17 Temmuz 2017 Pazartesi

THE TUDORS

Galatasaray'ın son 4 yıllık sürecini değerlendirmek oldukça kolay. Eldeki veriler büyük bir istikrarsızlığı işaret ediyor. Anlayacağınız takım bu süreçte kupalar kazanmış olsa da taraftarının aklında hep bir soru işareti yaratmış. 4 yılda takımın başına kısa sürelerle farklı teknik adamlar gelmiş. Kim bunlar? Manchini, Prandelli, Hamza Hamzaoğlu, Mustafa Denizli, Riekering. Arada birkaç haftalık Taffarel ve Orhan Atik dönemlerini saymıyorum tabii. 4 yılda 5 teknik adam dahi istikrarsızlığın ne boyutta olduğunun kanıtı sanıyorum. Bu süre zarfı içinde takım 1 Süper Lig, 3 Türkiye Kupası ve 2 de Süper Kupa şampiyonluğu yaşamış ki sanırsınız oldukça başarılı.
Burada sorunlu yapının Galatasaray yönetiminden kaynaklandığı âşikar. Sürekli "çilek" bekleyen taraftar şımarıklığını tatmin edemeyen bir Galatasaray yönetimi değil mevzu bahis olan. Nedir peki işaret etmeye çalıştığım: Ünal Aysal ile moda haline gelen yıldız alma çılgınlığının tesiri ile dara düşen kulübü namerde muhtaç eden zihniyet tabii ki. Kulübün paha biçilemeyen satılmazlarını faiz borçlarına teminat gösterecek kadar acz içinde bulunmak da Galatasaray'ın son dönem yaşadığı sıkıntıların resmini çiziyor.

Bütün bunların yanında sezon ortasında varlığı ve rüştü sorgulanan bir teknik direktörün (JOR) gönderilip yerine oyunculuk kariyeri dışında özgeçmişinde kayda değer bir başarı bulunmayan Tudor'un getirilmesi halihazırda keyif vermeyen takımın geleceği hakkında kafalardaki soru işaretlerinin artmasına neden oldu. Tudor gelir gelmez asarım keserim, artistlik yapanı yakarım dercesine birkaç uygulama yapsa da takımdan kestiği Bruma'yı kestiğinin ikinci haftasında kadroya alıp takımın isyankarı ve gizli lideri Sneijder'e gereken ayarı veremeyince Tudor hanedanının daha ilk ayda yıkılacağına kanaat getirmek çok zor olmadı. Sezonu gürültü patırtı içinde perişan bitiren Galatasaray'da Tudor'a zaman verilmesi gerektiğine dair çıkan cılız sesler duyulmadı bile.

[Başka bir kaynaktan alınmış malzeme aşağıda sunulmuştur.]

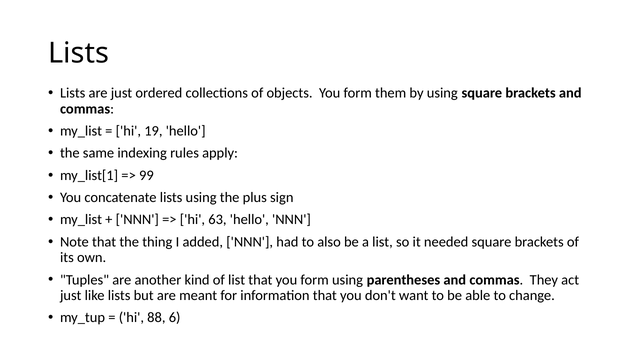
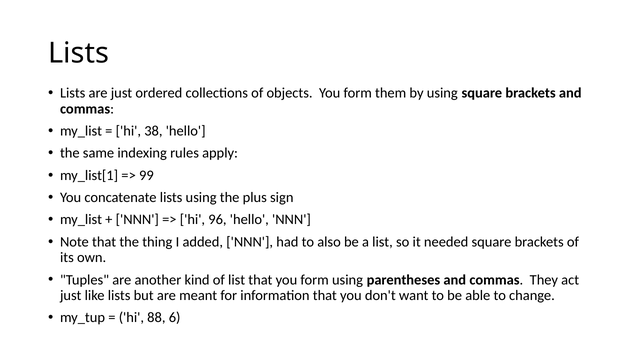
19: 19 -> 38
63: 63 -> 96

Özbek yönetimi için ne söyleyeyim ki ? Boşuna dönen bir teker gibi. Bakmayın siz şike davası sonrası ortalığın tozunu atan bir (hoş bir serap gibi) Galatasaray vardı hani. O günden bu yana takımın da futbolun da pek tadı tuzu yok. Bırakın şampiyonlukları, kupaları. Tribünlerden belli söylediğim. Bugün Galatasaray'da yaşananlar o günlerin mirasıdır biraz da.

Sneijder'in gönderilmesi taraftar arasında büyük infial yarattı. Yönetime karşı var olan nefreti birkaç kat artırdı. Sneijder'in gönderilmesi hususunda taraftarın geneli gibi düşünmüyorum. Yeteneği ne olursa olsun takımın liderini zora sokan bir oyuncunun varlığı yarar sağlamaz aksine takıma zarar verir. Tudor'un sahada savaşacağı askerleri belirleme özgürlüğüne saygı duymalı. Taraftar her halükarda gerçekleşecek olan ayrılık için biraz erken gözyaşı döküyor sadece bu. Şino zaman zaman gösterdiği üst düzey yeteneği ile kulübün hafızasında yer alacaktır.

Nedense Sabri ve Semih için daha çok üzüldüm. Bu iki adam kulübün bayrak oyuncularındandı. Dört büyüklerde pek de alışık olamadığımız altyapıdan yetişen esas oğlanlar. Böyle bir kültürümüz olmadığından tek celsede postaladık ikisini de. Taraftar gösterecekse vefasını Sneijder'den önce bu ikiliye göstermeliydi ama nerde?

Söylenecek çok şey var. Bakalım kısa vadede Galatasaray'ı bekleyen yeni bir Tromsö faciası var mı? Perşembe günü takımın bütün çarklarına kendi yeteneğince bakım yapan Tudor'un bisikleti tamir edip Avrupa sahnesinde sürmek için yeterli zamanı olacak mı göreceğiz?